Task to carry out
Put the rows, from their first line through the line containing "Observed time: 2:11", into a Markdown table with the columns No. and Line, numbering each line and leaving out blank ones. Omit the pictures.

(Extracted records)
○ ○ ○ ○ ○ ○ ○

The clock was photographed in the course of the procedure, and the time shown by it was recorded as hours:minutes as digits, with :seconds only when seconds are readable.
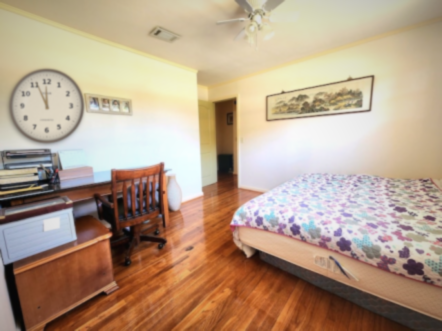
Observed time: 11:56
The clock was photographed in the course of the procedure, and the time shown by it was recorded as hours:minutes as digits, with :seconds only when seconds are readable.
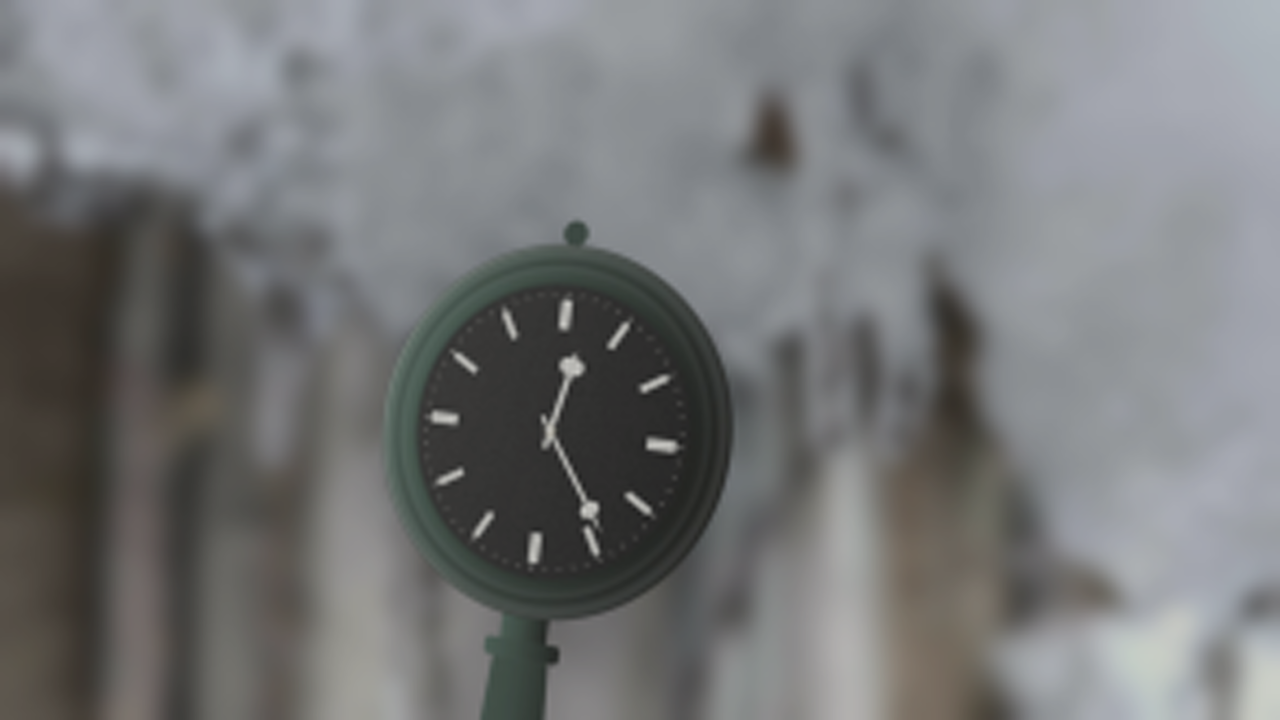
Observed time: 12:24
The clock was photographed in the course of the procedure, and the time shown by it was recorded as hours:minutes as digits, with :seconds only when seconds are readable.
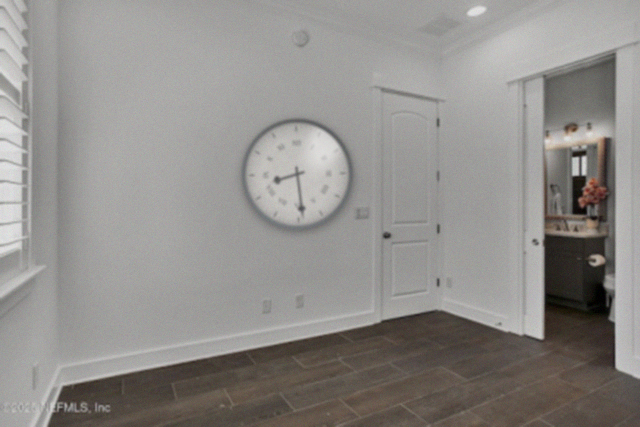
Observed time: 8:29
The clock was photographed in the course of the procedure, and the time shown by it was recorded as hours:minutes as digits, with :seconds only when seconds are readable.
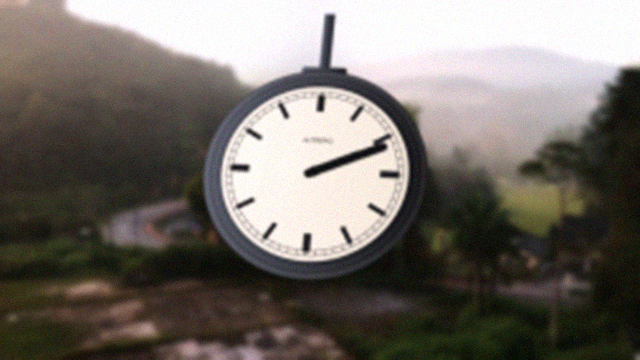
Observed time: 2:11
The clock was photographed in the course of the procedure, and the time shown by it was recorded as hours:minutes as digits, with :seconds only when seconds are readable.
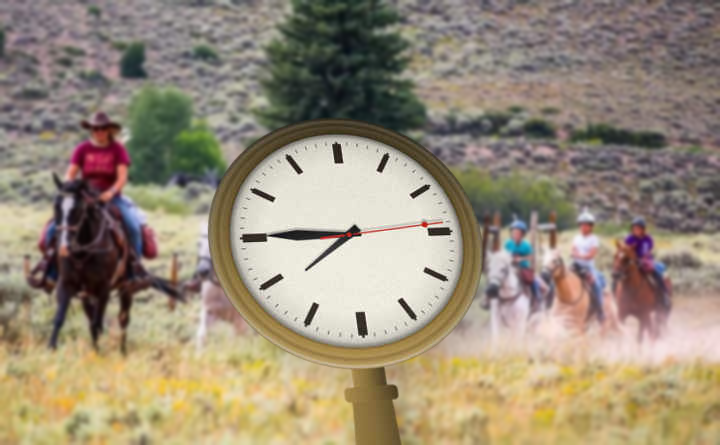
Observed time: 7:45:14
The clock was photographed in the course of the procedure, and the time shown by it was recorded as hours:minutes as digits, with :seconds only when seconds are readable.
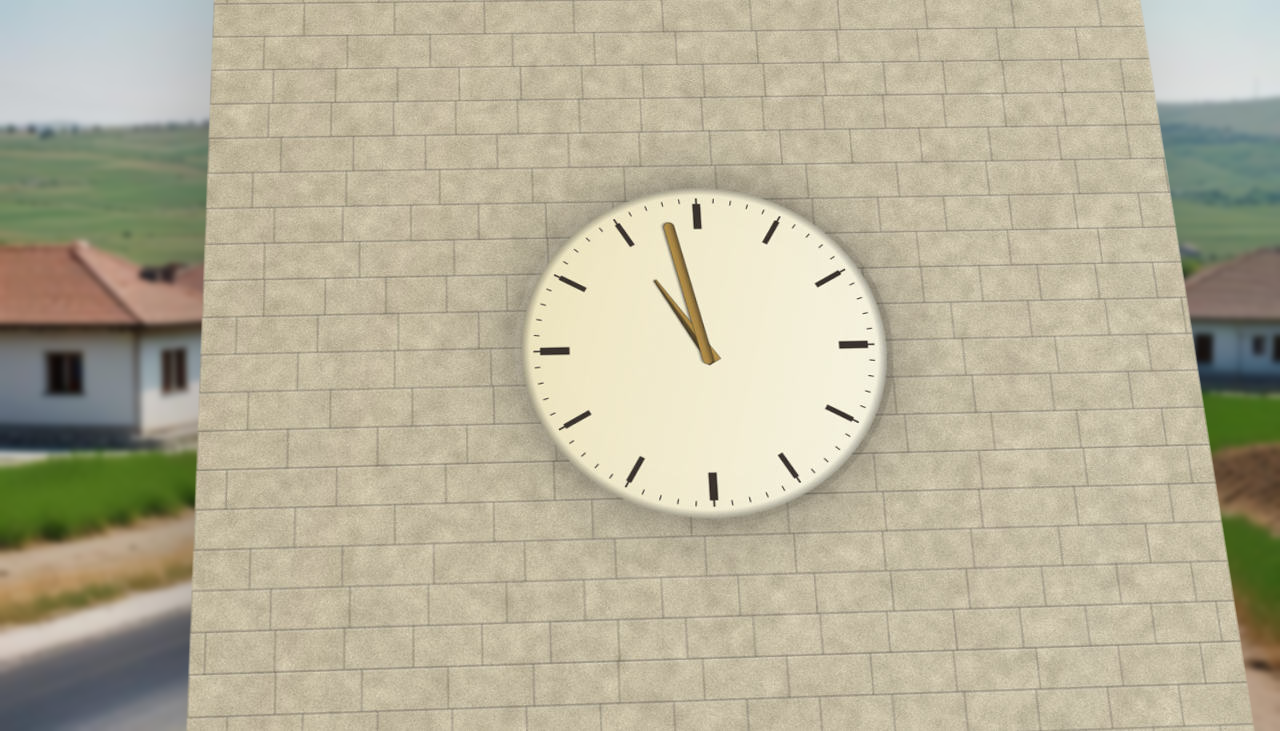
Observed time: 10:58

○ ○ ○ ○ ○ ○ ○

Answer to the problem
| No. | Line |
|---|---|
| 1 | The clock was photographed in the course of the procedure, and the time shown by it was recorded as hours:minutes as digits, with :seconds only when seconds are readable. |
| 2 | Observed time: 11:56 |
| 3 | The clock was photographed in the course of the procedure, and the time shown by it was recorded as hours:minutes as digits, with :seconds only when seconds are readable. |
| 4 | Observed time: 12:24 |
| 5 | The clock was photographed in the course of the procedure, and the time shown by it was recorded as hours:minutes as digits, with :seconds only when seconds are readable. |
| 6 | Observed time: 8:29 |
| 7 | The clock was photographed in the course of the procedure, and the time shown by it was recorded as hours:minutes as digits, with :seconds only when seconds are readable. |
| 8 | Observed time: 2:11 |